Anyway, seeing Eboni leave last week, it brought back those memories of camp. We had such a fun time getting to know each other, working together, sharing a class together, taking walks in the neighborhood. If it sounds like I’m boasting when I say I introduced her to some of LA’s best Happy Hours like this and this and this, well, then I have to own my braggadocio! Every day at work before she left, I’d sing Michael W. Smith’s Friends to her. I have a hope that Eboni will move back to LA and our friendship will resume and even grow, but we never know what life holds. She and I may never live in the same city again. Still, I’m grateful and electrified by the time we spent together talking mai-tai’s and Tennessee Williams and baked goods and Alfre Woodard. And regardless of geography, just like Michael W. Smith says, there are some friendships that are forever.

Surprise!!

photo-25So tonight, actually just a few hours ago, I was on the receiving end of a surprise birthday party.  Eric and I walked into Marie Callender’s, our usual Friday night hang and as we walked into the lounge area, a crowd of people that I recognized jumped up from behind the piano player and yelled, “Surprise!!”  It took me seconds to realize what was going on, I literally could not process the data.  And then when the piano player started singing Happy Birthday I realized, ohhhh, this is for me!  It seems my friend Barbara had masterminded the entire evening, with a little help from Eric and a few others.  We sat outside on the patio and enjoyed all night long happy hour and a good time was had by all! 
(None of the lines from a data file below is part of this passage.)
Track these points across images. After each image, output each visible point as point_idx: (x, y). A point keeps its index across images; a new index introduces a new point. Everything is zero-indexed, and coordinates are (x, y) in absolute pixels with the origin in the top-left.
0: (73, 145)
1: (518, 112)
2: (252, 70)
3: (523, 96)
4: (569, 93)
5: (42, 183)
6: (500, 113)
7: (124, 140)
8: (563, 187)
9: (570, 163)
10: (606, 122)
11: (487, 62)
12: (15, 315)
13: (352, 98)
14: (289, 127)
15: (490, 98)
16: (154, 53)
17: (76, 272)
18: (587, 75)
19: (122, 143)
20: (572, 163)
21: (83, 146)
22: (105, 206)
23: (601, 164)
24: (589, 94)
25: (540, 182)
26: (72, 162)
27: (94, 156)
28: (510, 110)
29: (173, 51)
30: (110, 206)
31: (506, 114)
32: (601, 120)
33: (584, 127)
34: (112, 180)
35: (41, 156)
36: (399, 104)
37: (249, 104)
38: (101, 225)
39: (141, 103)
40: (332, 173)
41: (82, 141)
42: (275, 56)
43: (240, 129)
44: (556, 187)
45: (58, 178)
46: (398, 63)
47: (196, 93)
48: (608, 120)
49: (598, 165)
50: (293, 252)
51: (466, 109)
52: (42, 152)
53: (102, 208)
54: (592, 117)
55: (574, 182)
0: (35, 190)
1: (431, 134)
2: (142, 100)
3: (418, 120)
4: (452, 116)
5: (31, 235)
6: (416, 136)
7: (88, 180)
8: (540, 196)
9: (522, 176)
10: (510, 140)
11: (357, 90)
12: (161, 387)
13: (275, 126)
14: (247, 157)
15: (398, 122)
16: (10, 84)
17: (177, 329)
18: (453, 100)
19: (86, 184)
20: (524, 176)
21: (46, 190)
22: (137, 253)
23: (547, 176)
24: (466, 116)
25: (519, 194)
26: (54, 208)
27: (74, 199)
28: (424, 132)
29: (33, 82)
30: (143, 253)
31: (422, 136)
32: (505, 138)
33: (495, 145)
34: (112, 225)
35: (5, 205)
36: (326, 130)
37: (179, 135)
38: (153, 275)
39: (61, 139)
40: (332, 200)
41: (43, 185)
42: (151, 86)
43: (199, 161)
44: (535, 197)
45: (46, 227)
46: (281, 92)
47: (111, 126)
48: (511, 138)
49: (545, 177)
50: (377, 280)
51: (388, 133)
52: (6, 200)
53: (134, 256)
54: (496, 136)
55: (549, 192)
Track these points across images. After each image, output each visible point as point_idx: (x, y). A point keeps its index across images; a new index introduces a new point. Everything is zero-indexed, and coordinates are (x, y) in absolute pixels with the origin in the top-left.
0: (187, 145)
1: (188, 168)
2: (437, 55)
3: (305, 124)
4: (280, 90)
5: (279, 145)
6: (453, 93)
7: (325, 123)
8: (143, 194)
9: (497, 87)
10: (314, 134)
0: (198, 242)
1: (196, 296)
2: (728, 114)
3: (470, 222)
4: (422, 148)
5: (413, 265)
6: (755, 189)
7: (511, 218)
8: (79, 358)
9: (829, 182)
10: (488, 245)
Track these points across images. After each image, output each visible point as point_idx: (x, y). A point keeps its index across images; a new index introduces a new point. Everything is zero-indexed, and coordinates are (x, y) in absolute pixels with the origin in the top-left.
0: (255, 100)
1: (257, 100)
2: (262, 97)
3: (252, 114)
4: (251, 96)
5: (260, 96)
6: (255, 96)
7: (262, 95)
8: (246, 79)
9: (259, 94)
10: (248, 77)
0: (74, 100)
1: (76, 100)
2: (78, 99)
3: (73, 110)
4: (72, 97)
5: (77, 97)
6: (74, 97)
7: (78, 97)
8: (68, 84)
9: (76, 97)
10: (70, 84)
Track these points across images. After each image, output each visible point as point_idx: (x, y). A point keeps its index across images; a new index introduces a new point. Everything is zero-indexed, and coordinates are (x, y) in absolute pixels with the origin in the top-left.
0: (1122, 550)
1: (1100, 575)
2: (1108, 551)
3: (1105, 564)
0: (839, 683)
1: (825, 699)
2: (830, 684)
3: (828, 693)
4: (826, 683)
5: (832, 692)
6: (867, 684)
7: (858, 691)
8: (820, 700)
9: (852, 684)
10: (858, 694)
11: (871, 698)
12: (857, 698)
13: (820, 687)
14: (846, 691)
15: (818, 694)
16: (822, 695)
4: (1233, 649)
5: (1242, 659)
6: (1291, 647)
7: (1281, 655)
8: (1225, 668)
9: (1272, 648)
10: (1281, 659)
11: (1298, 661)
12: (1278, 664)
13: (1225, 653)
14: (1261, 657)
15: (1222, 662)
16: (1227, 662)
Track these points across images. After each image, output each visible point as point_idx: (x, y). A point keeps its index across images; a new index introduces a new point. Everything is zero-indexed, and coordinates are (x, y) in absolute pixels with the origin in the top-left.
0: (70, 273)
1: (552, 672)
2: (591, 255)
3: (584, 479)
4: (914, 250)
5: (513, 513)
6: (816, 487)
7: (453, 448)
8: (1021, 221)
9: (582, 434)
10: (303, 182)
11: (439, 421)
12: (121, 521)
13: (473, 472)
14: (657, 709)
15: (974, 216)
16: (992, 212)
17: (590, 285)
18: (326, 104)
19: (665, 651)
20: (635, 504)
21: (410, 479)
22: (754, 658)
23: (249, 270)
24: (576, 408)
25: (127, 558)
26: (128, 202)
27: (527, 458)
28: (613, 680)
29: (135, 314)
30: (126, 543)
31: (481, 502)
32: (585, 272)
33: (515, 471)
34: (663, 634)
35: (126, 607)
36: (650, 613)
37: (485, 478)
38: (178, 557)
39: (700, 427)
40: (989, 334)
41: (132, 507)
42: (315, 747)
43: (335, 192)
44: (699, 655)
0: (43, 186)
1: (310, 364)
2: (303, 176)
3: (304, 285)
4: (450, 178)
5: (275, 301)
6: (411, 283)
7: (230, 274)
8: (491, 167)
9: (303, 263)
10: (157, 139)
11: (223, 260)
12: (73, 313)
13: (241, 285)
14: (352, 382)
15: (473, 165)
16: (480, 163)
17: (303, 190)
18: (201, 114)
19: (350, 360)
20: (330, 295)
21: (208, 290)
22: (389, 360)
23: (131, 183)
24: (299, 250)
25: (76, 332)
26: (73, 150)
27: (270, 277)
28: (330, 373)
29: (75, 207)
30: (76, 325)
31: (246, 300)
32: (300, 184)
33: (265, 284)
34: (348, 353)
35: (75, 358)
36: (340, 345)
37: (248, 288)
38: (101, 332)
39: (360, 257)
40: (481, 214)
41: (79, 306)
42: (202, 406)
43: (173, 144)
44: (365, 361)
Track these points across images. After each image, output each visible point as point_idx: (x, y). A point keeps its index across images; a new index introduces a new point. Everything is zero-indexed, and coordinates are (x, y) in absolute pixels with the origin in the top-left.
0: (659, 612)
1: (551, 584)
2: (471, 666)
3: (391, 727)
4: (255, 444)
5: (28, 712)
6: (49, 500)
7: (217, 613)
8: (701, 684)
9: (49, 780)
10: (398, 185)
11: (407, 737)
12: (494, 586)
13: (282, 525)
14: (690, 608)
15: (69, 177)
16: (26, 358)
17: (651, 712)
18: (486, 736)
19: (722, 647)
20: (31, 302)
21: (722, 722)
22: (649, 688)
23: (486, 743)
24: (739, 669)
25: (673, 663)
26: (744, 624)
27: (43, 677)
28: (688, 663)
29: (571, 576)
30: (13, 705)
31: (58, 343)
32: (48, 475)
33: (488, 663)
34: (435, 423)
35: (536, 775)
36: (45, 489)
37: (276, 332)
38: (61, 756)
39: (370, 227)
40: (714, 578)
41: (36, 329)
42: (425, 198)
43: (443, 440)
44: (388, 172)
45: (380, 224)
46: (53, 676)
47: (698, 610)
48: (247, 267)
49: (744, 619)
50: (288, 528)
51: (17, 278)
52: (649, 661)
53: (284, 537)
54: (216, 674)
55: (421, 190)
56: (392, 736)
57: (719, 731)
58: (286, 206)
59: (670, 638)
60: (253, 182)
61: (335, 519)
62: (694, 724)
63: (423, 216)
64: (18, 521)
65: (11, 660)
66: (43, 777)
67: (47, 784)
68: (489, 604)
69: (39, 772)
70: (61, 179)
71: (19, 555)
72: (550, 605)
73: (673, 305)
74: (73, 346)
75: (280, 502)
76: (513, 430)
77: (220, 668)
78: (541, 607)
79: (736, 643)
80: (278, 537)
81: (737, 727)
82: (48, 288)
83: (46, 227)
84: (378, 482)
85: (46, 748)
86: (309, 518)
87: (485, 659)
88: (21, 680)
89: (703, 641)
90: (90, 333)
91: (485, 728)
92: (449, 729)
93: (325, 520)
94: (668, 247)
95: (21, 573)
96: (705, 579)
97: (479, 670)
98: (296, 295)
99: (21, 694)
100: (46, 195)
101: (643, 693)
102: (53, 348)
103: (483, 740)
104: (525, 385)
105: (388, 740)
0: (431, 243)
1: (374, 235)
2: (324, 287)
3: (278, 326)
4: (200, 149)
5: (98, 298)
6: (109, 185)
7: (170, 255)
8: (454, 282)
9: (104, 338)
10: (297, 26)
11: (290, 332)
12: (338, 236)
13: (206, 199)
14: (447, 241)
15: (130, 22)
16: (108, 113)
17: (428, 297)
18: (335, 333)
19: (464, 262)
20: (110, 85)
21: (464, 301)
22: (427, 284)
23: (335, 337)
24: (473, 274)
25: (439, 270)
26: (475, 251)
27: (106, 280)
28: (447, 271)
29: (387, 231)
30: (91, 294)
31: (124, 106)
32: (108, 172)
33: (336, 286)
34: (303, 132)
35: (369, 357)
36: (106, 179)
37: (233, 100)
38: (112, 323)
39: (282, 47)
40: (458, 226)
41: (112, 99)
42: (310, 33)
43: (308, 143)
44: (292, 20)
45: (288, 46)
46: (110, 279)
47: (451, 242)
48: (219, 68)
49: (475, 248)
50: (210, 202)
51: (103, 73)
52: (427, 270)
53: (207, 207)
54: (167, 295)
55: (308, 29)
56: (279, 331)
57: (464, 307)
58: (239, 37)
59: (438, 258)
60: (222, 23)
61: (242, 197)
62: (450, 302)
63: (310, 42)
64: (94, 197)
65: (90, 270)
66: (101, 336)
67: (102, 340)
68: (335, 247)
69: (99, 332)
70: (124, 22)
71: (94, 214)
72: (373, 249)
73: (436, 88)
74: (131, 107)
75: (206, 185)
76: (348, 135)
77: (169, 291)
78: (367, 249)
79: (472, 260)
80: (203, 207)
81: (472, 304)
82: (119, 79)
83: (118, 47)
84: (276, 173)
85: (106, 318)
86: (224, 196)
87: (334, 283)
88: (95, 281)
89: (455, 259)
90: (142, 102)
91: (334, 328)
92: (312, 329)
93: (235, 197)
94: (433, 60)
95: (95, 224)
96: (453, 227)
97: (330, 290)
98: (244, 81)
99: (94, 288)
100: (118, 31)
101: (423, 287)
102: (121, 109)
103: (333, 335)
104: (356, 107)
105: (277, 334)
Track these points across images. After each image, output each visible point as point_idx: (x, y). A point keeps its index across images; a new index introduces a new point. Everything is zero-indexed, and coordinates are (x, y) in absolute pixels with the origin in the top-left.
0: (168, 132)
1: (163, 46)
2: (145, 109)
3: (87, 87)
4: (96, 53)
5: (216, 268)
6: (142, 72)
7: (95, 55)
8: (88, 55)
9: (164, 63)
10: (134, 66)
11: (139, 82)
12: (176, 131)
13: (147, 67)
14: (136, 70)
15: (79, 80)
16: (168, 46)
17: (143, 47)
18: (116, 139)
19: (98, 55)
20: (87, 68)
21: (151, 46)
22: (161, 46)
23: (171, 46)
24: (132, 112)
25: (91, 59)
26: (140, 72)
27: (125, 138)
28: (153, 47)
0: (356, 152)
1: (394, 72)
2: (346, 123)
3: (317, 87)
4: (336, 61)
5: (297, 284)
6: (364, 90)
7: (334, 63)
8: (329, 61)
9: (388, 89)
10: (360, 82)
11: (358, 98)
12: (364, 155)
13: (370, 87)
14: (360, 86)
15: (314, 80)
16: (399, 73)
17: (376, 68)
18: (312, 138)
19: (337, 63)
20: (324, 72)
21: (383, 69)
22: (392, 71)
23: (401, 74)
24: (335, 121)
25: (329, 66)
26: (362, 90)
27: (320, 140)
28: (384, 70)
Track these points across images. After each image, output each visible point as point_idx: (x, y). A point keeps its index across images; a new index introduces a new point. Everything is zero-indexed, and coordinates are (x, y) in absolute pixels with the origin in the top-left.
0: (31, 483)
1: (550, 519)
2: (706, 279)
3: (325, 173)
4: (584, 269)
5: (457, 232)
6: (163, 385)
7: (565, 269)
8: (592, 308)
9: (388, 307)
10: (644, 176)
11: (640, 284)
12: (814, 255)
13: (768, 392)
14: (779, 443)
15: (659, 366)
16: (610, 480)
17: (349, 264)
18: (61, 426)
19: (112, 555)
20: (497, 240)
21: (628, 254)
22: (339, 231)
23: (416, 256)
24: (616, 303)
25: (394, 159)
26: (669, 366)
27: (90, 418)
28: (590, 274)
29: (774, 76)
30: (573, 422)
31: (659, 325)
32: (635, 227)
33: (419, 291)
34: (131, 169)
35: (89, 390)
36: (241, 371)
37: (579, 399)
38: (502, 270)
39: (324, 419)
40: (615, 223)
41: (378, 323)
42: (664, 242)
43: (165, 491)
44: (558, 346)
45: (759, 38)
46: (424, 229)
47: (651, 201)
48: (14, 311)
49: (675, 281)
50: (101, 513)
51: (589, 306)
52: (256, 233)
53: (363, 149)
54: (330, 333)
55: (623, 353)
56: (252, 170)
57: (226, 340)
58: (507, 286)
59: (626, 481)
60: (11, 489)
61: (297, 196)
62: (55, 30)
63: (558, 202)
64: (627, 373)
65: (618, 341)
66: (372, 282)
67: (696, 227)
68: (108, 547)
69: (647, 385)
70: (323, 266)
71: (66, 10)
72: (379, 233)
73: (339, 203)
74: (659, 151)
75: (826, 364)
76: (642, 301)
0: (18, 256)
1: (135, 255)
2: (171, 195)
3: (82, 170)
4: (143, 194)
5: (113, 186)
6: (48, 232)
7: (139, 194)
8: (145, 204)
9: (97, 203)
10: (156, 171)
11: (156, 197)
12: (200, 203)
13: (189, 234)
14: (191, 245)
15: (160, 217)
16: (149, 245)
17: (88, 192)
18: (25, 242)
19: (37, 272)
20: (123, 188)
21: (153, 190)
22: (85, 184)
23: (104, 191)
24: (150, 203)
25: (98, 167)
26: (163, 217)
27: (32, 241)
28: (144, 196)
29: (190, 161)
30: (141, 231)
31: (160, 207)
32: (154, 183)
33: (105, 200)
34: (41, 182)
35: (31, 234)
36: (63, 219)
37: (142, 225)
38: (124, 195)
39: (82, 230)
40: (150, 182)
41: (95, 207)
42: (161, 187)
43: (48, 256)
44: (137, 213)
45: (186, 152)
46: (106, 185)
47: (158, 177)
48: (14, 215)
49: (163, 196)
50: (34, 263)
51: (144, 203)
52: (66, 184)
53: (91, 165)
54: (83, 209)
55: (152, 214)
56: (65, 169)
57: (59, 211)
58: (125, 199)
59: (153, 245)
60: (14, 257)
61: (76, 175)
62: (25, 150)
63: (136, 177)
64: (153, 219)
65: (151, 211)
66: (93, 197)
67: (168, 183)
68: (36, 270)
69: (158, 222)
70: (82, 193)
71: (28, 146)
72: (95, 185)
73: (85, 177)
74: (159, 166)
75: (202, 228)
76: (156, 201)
I will tell you, it took me a few minutes to feel comfortable.  I’ve thrown surprise birthday parties, but I’ve never had one thrown for me.  But you know, once I started into my second glass of sauvignon blanc, it got a little easier.  At one point, I looked around the table and I thought how lucky I am to have such good friends.  These are my work friends and you know the thing about work friends, is you’re kind of stuck with each other.  I’m sure this will come as a shock, but sometimes I can be a little, well, mercurial in the work place.  When I was looking around that table, I thought to myself, there is not one person I have not had some conflict with at some point in our time together.  Not one person.  Now of course, I can see that I am the common denominator: I can be a pill sometimes.  But in the spirit of cutting myself some slack (hey, it’s my birthday!) I do think conflicts always arise in relationships, work or otherwise, and how we proceed after the conflict is actually where the gold can be found.  I’ve worked with some of these people over a decade and I don’t think of them as co-workers or even friends anymore; I think of them as family.

I’ve posted a few of the pictures of the party.  It was a beautiful evening and I am touched by the work that Barbara and Eric and others put into it to orchestrate it.  And I especially loved the cake that Barbara and Jack got for me from Hansen’s.  It was so like her to understand how much this little blog has come to mean to me in the last few months and it was such a Barbara gesture to ackowledge it on the cake. So, thank you Barbara and Eric and Matt and Eboni and Kristin and Olya and Ian and Vinod and Jon and Shelly and J.B. and Mimi and Danny and Jack and Amy! You totally, TOTALLY surprised me!